Las piernas se le doblaban; a palos le hacía levantar el mozo; y el sudor de la
fatiga se mezclaba con lo que chorreaba del empapado cargamento.
El
borrico no sólo iba muerto del cansancio, sino absorto y confundido y abriendo mucho
los ojos, como quien dice:
No
lo comprendo, esto sí que no lo comprendo.
Realmente,
es pedir demasiado empeñarse en que un borrico entienda lo que muchos hombres, con
ser hombres, no llegan a comprender; el método experimental y el método histórico
tienen sus inconvenientes y sus quiebras.
Don
Tomás leyó la fábula y al concluirla se dio una palmada en la frente y dijo lo que
se dice al fin de muchas comedias:
Ahora
lo comprendo todo. La sal se deshace en el agua, la esponja la absorbe. La carga
desaparece en un caso, pero se acrecienta en el otro. Eso me ha sucedido a mí muchas
veces en la vida, pensó don Tomás. Sí, gran cosa es la experiencia, pero en cada
caso hay que distinguir y analizar y no proceder de ligero. En adelante, antes de
echarme en el arroyo me enteraré de si la carga que llevo es de sal o de esponjas.
Y
así lo hizo en adelante.
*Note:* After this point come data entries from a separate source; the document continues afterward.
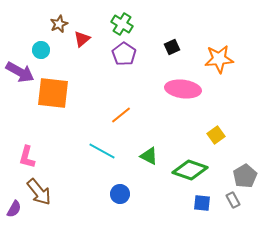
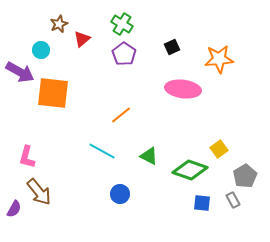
yellow square: moved 3 px right, 14 px down
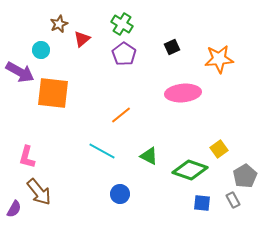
pink ellipse: moved 4 px down; rotated 12 degrees counterclockwise
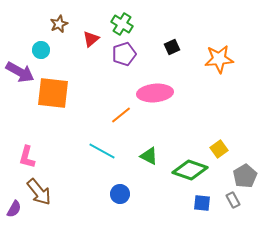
red triangle: moved 9 px right
purple pentagon: rotated 20 degrees clockwise
pink ellipse: moved 28 px left
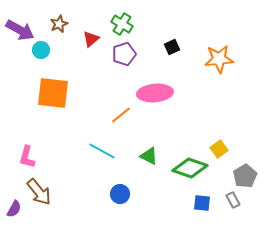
purple arrow: moved 42 px up
green diamond: moved 2 px up
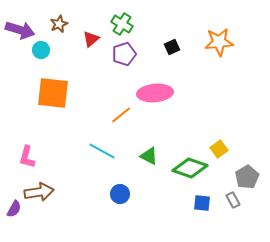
purple arrow: rotated 12 degrees counterclockwise
orange star: moved 17 px up
gray pentagon: moved 2 px right, 1 px down
brown arrow: rotated 60 degrees counterclockwise
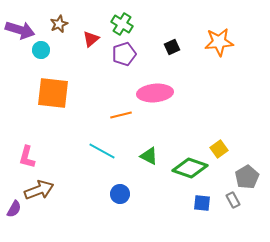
orange line: rotated 25 degrees clockwise
brown arrow: moved 2 px up; rotated 12 degrees counterclockwise
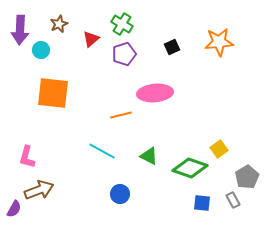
purple arrow: rotated 76 degrees clockwise
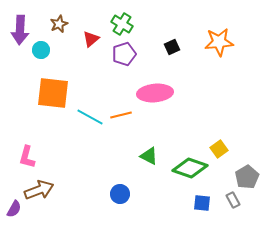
cyan line: moved 12 px left, 34 px up
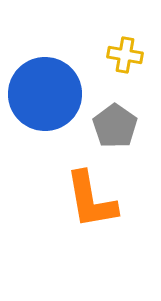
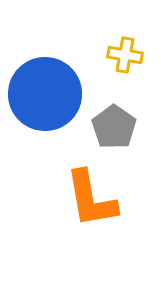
gray pentagon: moved 1 px left, 1 px down
orange L-shape: moved 1 px up
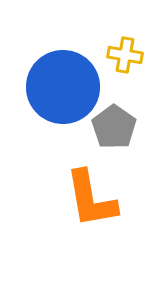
blue circle: moved 18 px right, 7 px up
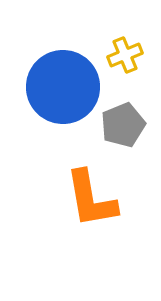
yellow cross: rotated 32 degrees counterclockwise
gray pentagon: moved 9 px right, 2 px up; rotated 15 degrees clockwise
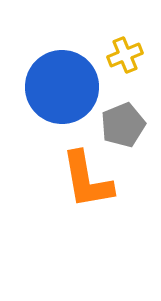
blue circle: moved 1 px left
orange L-shape: moved 4 px left, 19 px up
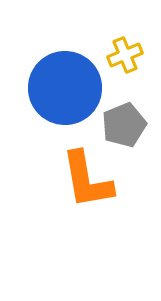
blue circle: moved 3 px right, 1 px down
gray pentagon: moved 1 px right
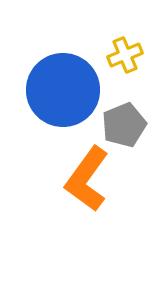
blue circle: moved 2 px left, 2 px down
orange L-shape: moved 1 px up; rotated 46 degrees clockwise
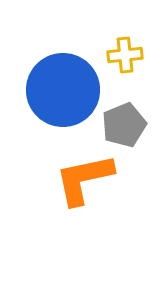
yellow cross: rotated 16 degrees clockwise
orange L-shape: moved 3 px left; rotated 42 degrees clockwise
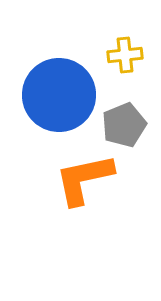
blue circle: moved 4 px left, 5 px down
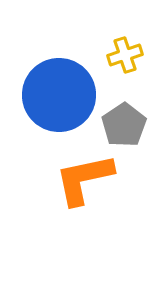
yellow cross: rotated 12 degrees counterclockwise
gray pentagon: rotated 12 degrees counterclockwise
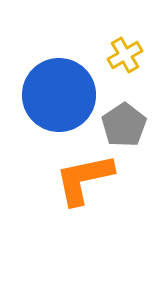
yellow cross: rotated 12 degrees counterclockwise
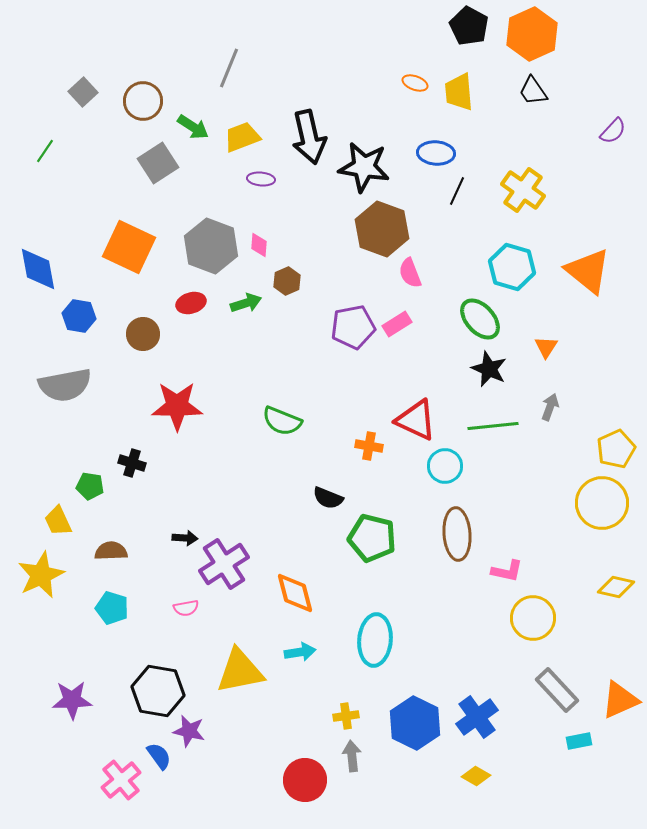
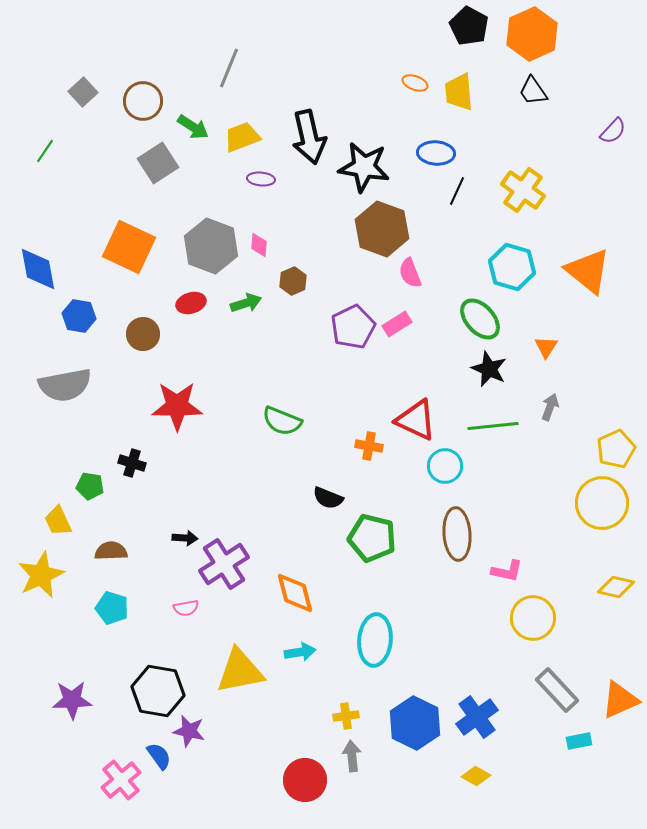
brown hexagon at (287, 281): moved 6 px right
purple pentagon at (353, 327): rotated 15 degrees counterclockwise
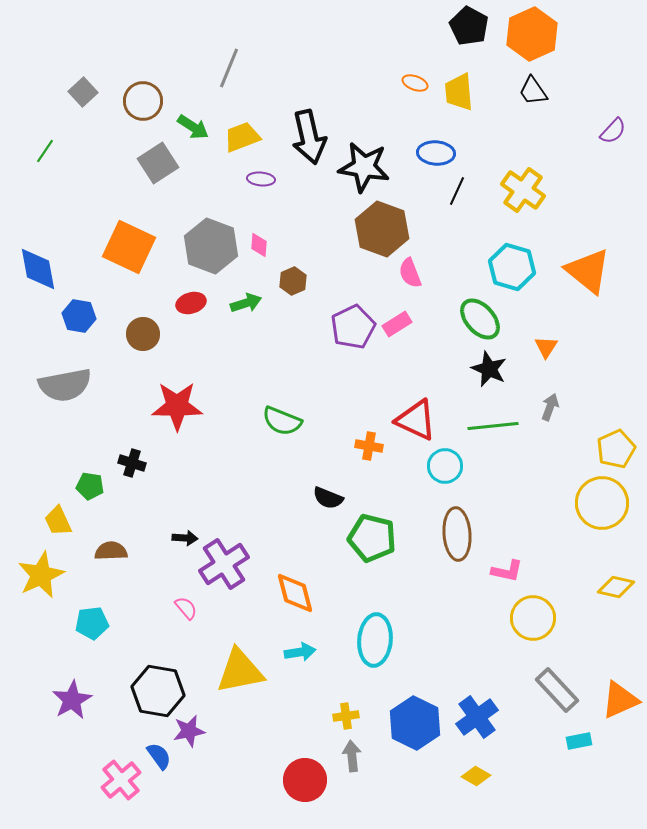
cyan pentagon at (112, 608): moved 20 px left, 15 px down; rotated 24 degrees counterclockwise
pink semicircle at (186, 608): rotated 120 degrees counterclockwise
purple star at (72, 700): rotated 27 degrees counterclockwise
purple star at (189, 731): rotated 24 degrees counterclockwise
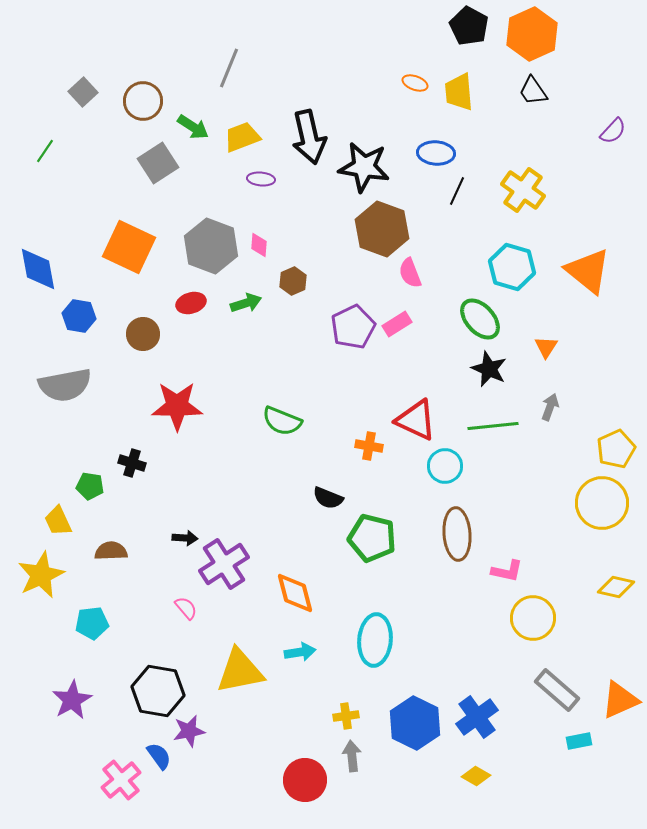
gray rectangle at (557, 690): rotated 6 degrees counterclockwise
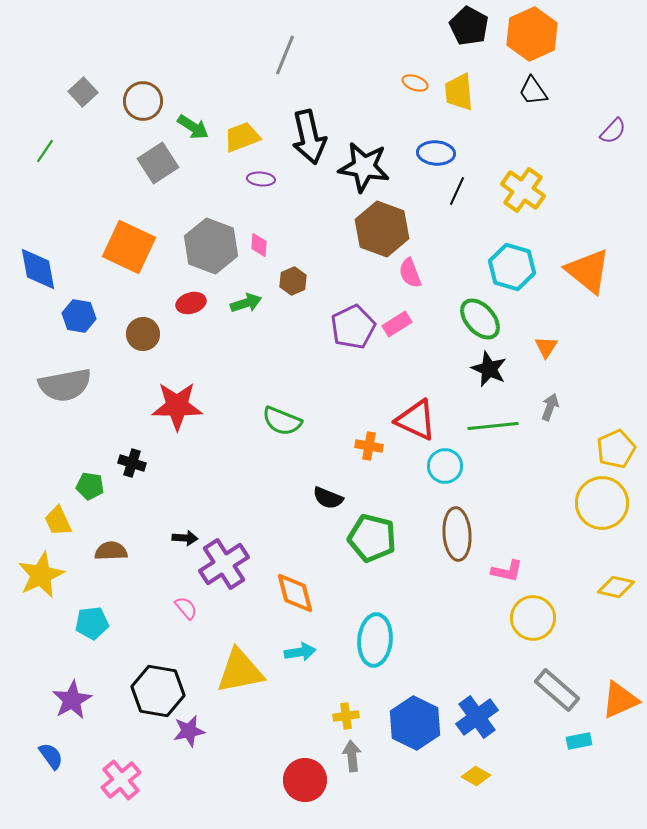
gray line at (229, 68): moved 56 px right, 13 px up
blue semicircle at (159, 756): moved 108 px left
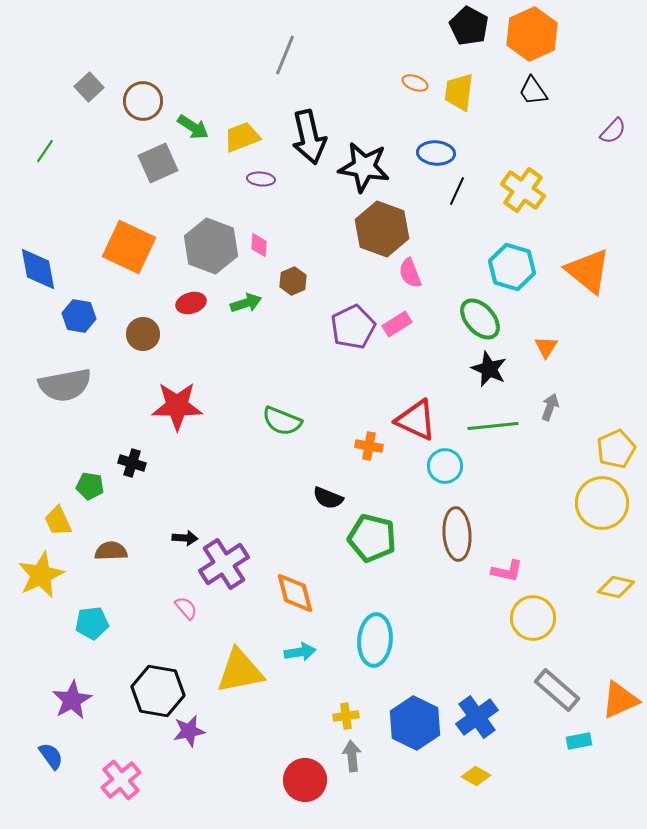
gray square at (83, 92): moved 6 px right, 5 px up
yellow trapezoid at (459, 92): rotated 12 degrees clockwise
gray square at (158, 163): rotated 9 degrees clockwise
Y cuenta la historia que lo pasó bastante bien.
Su
modestia fue recompensada: se había resignado a recibir las lecciones de un pollino,
y obró prudentemente, porque, a veces los más humildes dan lecciones provechosas
a los más sabios.
Le
fue bien hasta el fin, repetimos, porque algún tiempo después pensó en casarse,
y lo estuvo dudando, porque no sabía a punto fijo si la nueva carga iba a ser de
sal o de esponjas.
Pero
como la novia era andaluza y muy salada, creyó lo primero y se metió en el agua
resueltamente; es decir, que se casó y fue feliz. Y aquí se acabó la historia de
don Tomás Barrientos y del borrico de la sal y de las esponjas.